Saturday, October 18, 2008
THE CHAOS CODE By Justin Richards. London: Faber and Faber, 2007
Computers that can create monsters in the real world, using the elements of water, fire, air and earth, ancient jungle ruins, a millionaire and his daughter who are more than they seem, Atlantis! It’s all here for teens who are waiting for their next fix of Anthony Horowitz, and very entertaining it is, too.
Fifteen year old Matt returns from boarding school for the summer to find that his mother, a high-flying computer consultant, is about to head off overseas on a special job and can’t take him along. He will have to go stay with his absent-minded archaeologist father.

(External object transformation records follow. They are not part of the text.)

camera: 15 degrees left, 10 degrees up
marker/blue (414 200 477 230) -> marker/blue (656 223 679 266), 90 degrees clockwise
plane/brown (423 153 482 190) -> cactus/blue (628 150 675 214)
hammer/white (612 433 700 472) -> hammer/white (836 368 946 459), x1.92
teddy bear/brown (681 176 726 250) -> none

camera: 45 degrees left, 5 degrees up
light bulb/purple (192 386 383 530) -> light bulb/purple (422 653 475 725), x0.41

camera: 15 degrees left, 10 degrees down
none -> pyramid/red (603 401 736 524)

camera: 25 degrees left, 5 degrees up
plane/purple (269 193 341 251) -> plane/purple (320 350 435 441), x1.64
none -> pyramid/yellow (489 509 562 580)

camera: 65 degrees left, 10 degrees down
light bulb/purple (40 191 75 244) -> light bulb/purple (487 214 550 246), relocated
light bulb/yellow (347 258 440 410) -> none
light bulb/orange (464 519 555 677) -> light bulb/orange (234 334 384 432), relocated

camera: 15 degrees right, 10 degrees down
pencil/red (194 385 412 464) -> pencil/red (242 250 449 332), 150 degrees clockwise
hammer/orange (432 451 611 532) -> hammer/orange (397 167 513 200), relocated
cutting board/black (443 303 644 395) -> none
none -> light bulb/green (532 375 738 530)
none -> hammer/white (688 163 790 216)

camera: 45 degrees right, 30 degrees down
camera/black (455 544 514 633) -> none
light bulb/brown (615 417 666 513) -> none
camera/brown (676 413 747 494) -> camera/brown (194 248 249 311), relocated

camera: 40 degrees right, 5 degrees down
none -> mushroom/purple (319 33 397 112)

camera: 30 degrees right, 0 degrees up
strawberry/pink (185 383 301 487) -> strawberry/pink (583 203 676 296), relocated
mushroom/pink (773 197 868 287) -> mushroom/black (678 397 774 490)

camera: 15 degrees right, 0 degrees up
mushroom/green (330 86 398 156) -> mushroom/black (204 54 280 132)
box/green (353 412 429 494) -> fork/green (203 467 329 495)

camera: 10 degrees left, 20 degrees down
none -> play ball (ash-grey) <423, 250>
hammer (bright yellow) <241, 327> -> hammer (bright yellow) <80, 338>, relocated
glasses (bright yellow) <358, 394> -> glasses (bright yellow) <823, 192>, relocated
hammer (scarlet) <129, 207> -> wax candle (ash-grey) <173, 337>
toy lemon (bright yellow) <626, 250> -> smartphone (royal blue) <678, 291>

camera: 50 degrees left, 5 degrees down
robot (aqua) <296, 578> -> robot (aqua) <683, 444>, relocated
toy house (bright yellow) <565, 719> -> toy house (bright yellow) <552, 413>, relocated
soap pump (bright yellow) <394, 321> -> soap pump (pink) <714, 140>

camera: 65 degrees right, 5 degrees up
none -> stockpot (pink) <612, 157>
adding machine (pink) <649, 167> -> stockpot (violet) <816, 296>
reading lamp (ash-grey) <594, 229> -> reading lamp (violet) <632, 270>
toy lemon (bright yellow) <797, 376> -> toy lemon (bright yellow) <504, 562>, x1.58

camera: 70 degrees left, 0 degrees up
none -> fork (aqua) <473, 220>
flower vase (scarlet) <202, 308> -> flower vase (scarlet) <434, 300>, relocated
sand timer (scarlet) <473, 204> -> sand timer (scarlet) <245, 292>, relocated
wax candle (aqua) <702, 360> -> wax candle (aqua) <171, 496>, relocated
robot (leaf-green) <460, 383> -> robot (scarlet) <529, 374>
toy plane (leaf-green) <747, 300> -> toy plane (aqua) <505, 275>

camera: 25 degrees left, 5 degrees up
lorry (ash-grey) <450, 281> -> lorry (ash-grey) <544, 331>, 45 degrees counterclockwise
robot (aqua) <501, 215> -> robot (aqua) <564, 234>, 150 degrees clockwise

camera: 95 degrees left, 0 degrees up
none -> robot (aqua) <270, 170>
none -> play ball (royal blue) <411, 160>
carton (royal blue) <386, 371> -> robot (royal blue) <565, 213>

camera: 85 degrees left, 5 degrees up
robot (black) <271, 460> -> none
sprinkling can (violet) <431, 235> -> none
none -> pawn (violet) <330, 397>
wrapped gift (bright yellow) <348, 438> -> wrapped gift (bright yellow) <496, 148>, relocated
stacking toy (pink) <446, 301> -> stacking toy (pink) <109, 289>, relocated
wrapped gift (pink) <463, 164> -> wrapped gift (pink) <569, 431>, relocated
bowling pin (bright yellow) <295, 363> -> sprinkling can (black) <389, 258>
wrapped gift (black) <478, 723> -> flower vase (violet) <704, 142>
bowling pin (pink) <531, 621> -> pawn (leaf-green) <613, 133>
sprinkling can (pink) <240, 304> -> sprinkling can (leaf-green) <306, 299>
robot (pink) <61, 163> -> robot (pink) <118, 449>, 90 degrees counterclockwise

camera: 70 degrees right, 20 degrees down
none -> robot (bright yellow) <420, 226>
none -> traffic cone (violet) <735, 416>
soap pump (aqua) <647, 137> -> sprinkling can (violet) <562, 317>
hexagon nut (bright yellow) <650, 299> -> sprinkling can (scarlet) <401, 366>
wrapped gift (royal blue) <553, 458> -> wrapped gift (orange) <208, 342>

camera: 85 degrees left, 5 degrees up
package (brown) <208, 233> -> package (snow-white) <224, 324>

When Dad isn’t home and the place has been ransacked, Matt takes a hint from a cryptic note his father had sent via a neighbour and goes to stay with his aunt Jane. Jane is a PA to millionaire Julius Venture, owner of a large estate near the village where Jane and her brother Arnold, Matt’s Dad, had grown up. Matt can’t understand why his aunt has warned him against getting too friendly with Venture’s strong, intelligent daughter Robin. Soon, however, there are other things to worry about. Matt’s father has been abducted because of his knowledge of a historical treasure that’s much, much more important than gold and jewels. Matt, Robin and Venture are off to South America, plunging into an adventure that could mean the end of the world as we know it, if they fail in their quest.
Richards, best known for his Dr Who novels, has become a writer of very good thrillers with a fantasy edge and this one doesn’t disappoint. There are, it’s true, a lot of scenes in which characters stop to discuss their situation and where someone gives a long explanation of the scientific reasons for what’s happening. These don’t really slow up the story too much, but never mistake this for science fiction – it’s fantasy! When Atlantis comes into the picture, it’s always going to be fantasy. I won’t go any further, because I couldn’t, with without giving away a couple of twists I admit I didn’t quite see coming.
The novel reads like a cross between Horowitz and Indiana Jones. Great fun!
Suitable for teens from about thirteen upwards.